The coronavirus has killed 114,000 Americans and counting—a mid-sized suburb wiped out in just a few months. As the death toll has risen, mortuary staff, funeral directors, and gravediggers struggled to keep up.
At the peak of the pandemic in New York City, for example, the medical examiner’s office deployed 45 mobile morgues—essentially refrigerated semi-trucks—to store bodies. In early April, the city’s four crematories were operating around the clock, yet still maxing out on capacity. Some funeral homes were forced to turn families away.
But morticians around the country have struggled to source gloves and masks or respirators, which workers need to pick up bodies from homes or hospitals and to prepare them for burial or cremation. Funeral supply companies were sold out. In Oklahoma, the governor granted “last responders” access to the state’s stockpile. At one point, in mid-May, there was a nationwide shortage of body bags, the plastic wrapping required to transport potentially-infectious corpses.
These harrowing stories made headlines around the world, but they did not come as a surprise to Robyn Gershon, a clinical professor of epidemiology at New York University’s School of Global Public Health and a leading researcher in the United States’ mass fatality infrastructure. And if similar events continue as reopening the country leads to new curves, she won’t be surprised then, either.
That’s because Gershon has rigorously evaluated the emergency response preparedness of sectors, ranging from medical examiners and coroners to faith-based organizations. She’s found many of them wanting. But when it comes to the funeral industry, things have been particularly bleak. “They are, unfortunately, like the poor stepchildren,” she said. Of the sectors she’s studied, “they were the least prepared, with the least surge capacity.” Anyone who’s been paying attention knew going into this that the deathcare wasn’t up to the task of a mass fatality event—coronavirus or otherwise.
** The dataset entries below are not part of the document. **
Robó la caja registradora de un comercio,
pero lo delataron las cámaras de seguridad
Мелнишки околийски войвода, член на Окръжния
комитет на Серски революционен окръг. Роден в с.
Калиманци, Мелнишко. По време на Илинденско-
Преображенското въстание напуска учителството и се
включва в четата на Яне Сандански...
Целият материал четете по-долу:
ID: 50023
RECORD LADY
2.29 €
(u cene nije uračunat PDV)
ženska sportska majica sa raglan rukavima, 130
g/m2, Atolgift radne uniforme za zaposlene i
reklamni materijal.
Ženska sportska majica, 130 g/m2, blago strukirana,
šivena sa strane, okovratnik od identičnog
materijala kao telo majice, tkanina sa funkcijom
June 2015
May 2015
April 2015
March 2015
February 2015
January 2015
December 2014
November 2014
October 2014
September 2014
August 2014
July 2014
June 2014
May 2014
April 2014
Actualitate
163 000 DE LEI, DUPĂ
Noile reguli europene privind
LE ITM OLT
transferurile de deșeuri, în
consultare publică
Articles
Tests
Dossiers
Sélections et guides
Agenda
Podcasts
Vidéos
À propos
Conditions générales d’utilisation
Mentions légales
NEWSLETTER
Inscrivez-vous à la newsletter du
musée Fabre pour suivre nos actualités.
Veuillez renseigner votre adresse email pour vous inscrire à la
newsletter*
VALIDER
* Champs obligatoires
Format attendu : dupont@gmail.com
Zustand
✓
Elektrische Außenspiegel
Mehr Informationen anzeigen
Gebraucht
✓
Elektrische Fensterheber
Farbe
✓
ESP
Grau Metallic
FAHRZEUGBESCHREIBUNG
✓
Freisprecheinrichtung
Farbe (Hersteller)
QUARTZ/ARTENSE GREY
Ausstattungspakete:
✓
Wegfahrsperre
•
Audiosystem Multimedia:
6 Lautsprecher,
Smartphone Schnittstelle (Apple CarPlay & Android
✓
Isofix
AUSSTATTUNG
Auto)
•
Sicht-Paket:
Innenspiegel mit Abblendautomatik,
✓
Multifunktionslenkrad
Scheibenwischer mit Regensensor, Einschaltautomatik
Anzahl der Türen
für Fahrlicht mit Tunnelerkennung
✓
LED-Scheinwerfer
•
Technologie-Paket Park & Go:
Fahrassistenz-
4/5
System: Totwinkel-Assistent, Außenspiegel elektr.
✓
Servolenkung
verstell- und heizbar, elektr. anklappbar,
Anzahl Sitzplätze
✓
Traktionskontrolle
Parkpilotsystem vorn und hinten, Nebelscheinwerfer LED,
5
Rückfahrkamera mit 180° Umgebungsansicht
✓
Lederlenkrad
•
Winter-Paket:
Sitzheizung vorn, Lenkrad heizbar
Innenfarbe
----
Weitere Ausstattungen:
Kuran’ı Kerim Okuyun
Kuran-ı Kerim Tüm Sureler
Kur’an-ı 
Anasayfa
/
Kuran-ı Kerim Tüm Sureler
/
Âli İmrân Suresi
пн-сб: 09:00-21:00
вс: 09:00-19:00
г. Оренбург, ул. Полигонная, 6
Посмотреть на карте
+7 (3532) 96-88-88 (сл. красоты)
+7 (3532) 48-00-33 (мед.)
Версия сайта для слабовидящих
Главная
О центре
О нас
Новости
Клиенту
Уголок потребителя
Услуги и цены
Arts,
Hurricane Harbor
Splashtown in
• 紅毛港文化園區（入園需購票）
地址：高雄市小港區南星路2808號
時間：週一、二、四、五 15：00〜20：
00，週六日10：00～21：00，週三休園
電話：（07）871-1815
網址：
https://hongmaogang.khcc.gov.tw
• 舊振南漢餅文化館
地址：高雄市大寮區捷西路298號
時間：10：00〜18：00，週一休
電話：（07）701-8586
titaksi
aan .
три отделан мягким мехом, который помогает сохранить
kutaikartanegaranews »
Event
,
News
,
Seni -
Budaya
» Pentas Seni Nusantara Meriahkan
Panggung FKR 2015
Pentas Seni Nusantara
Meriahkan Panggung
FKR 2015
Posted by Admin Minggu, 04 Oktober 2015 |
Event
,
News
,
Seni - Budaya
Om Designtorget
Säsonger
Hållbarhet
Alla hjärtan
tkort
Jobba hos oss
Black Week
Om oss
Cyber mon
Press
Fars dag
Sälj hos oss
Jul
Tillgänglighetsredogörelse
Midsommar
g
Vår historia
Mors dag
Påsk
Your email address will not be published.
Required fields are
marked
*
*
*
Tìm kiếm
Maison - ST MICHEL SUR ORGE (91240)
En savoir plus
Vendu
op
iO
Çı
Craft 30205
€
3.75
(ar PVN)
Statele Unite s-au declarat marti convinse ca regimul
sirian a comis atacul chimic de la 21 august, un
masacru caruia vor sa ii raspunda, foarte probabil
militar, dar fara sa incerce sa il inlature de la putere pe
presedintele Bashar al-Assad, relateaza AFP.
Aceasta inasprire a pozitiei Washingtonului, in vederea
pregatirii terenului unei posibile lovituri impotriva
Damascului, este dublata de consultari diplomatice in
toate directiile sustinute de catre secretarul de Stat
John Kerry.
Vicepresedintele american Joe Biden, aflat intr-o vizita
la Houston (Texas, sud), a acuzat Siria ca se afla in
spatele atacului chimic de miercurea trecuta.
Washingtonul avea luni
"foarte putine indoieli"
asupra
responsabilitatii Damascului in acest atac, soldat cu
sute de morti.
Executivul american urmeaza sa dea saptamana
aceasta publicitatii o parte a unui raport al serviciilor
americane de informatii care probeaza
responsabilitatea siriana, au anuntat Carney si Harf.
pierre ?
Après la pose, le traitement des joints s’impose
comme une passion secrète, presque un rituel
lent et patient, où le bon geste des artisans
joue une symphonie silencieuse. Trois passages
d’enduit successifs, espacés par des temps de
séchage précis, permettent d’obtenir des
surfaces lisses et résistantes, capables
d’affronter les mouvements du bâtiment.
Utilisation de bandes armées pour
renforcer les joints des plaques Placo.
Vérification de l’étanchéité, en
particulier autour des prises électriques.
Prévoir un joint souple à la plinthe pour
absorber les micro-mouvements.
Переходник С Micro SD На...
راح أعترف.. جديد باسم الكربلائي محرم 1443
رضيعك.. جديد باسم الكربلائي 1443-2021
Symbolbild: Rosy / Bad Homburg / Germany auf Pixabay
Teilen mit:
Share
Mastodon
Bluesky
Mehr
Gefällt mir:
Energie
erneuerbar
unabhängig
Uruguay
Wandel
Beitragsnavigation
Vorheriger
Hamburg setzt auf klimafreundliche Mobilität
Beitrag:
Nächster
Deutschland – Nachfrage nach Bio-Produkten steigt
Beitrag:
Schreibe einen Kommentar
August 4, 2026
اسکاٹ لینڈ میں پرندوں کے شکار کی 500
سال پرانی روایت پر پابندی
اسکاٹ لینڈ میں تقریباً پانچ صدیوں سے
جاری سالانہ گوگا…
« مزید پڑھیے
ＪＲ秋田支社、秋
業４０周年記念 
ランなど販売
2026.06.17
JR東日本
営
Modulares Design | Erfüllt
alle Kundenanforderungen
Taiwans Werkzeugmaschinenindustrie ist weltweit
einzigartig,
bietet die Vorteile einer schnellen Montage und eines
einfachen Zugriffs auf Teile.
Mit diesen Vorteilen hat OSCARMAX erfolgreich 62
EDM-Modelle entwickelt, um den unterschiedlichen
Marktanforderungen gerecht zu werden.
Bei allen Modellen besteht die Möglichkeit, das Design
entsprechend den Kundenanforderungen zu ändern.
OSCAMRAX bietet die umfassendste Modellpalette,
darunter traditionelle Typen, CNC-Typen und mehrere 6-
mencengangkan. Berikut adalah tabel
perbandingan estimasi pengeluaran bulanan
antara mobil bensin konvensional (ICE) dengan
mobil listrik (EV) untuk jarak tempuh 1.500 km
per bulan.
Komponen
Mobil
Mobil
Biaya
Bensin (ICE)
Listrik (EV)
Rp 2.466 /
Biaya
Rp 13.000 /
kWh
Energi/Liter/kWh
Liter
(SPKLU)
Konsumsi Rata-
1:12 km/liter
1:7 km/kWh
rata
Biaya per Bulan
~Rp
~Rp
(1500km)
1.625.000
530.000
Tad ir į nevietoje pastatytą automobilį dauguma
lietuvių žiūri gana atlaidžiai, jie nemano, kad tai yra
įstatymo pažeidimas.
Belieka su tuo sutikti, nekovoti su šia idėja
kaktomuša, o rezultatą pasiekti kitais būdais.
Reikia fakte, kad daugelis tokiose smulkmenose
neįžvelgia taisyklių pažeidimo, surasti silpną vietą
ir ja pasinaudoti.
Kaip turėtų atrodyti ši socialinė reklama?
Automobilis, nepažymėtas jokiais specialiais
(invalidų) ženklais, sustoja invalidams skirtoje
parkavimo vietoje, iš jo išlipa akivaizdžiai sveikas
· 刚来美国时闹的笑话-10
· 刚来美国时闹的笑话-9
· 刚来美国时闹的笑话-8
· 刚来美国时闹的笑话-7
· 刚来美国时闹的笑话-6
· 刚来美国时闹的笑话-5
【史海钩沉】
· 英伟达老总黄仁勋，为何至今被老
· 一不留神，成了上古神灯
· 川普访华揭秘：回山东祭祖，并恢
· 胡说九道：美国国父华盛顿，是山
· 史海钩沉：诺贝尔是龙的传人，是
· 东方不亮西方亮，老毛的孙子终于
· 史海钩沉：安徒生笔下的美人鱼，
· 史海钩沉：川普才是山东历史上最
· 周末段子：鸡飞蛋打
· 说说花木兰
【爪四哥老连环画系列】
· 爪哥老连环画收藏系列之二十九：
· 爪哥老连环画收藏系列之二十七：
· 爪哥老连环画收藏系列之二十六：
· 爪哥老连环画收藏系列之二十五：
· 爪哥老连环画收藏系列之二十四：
In 2011, Gershon and her colleagues published perhaps the only systematic analysis of the deathcare industry’s preparedness for a mass fatality event. The researchers surveyed 492 funeral homes, cemetery operators, and embalmers. They asked them about a number of preparedness measures, including whether or not they had infection control protocols, a stockpile of infection control supplies, and formal arrangements with suppliers to replenish essential tools.
They found “only six of thirteen preparedness checklist items were typically in place,” according to the paper. While 75.4 percent reported relationships with other local funeral homes or cemeteries, just 11.2 percent of respondents said they had a written pandemic plan. And though 63.8 percent of those surveyed said they had a stockpile of supplies like gloves and masks, just 15.4 percent said they had arrangements with suppliers to restock in the midst of a pandemic.
The researchers also surveyed workers about their ability to respond in a crisis. Though 80 percent said they still intended to report to work in a pandemic, many were caretakers of children or older adults, or were older adults themselves, potentially hindering their ability to get the job done in a crisis.
“I was telling them, you have to be prepared, this is how you have to write your plans, this is the kind of PPE you need, and they were shocked,” Gerhson said about her conversations with representatives of the deathcare industry at the time of her research. “They were like, ‘We can’t do all that stuff.’”
Building such capacity is possible, but would take collaboration across industries, years of careful planning, and perhaps even some government oversight, like on the part of FEMA or the CDC. Gershon hoped her research might have spurred people to action, but as the pandemic has shown, the funeral industry was as ill-equipped to address this mass fatality event as the research suggested years before.
But even if they had all the supplies they needed, the deathcare industry was at a disadvantage in other ways. Consistently, Gershon has found that funeral directors suffer from a lack of recognition from their peers in disaster response. “They always seem to be left out,” Gershon said. “I really don’t quite get it because they are such an important element to our public health infrastructure.” Organizations like the Disaster Mortuary Operational Response Team, which brings funeral directors, fingerprint experts, forensic anthropologists, and other experts together in times of crisis, tend to be rare exceptions to the rule.
Early in the coronavirus’ spread, for example, the U.S. Centers for Disease Control and Prevention seemed to misunderstand what exactly it is undertakers do. Initially, the CDC repeatedly offered funeral directors advice on how to collect biological samples from bodies suspected of COVID-19 infection—a task for pathologists, not morticians. The CDC eventually expanded its advice to the funeral industry, including the recommendation to livestream services. But the miscommunication caused additional confusion and frustration to funeral directors.
Gershon’s deathcare research may have been overlooked in the past, but she said it almost never existed. Epidemiologists of all stripes have struggled to get support for research on events like a pandemic. It seems so theoretical—until it isn’t.
That’s doubly true of a study that focuses on funerals. “It was a miracle it was ever funded in the first place,” Gershon said of her study. Now that the research has been born out by the coronavirus, she hopes it will be encouraged to better prepare for the next mass fatality event. But if our attitude to preparedness planning in the past is anything to go by, no one should be holding their breath.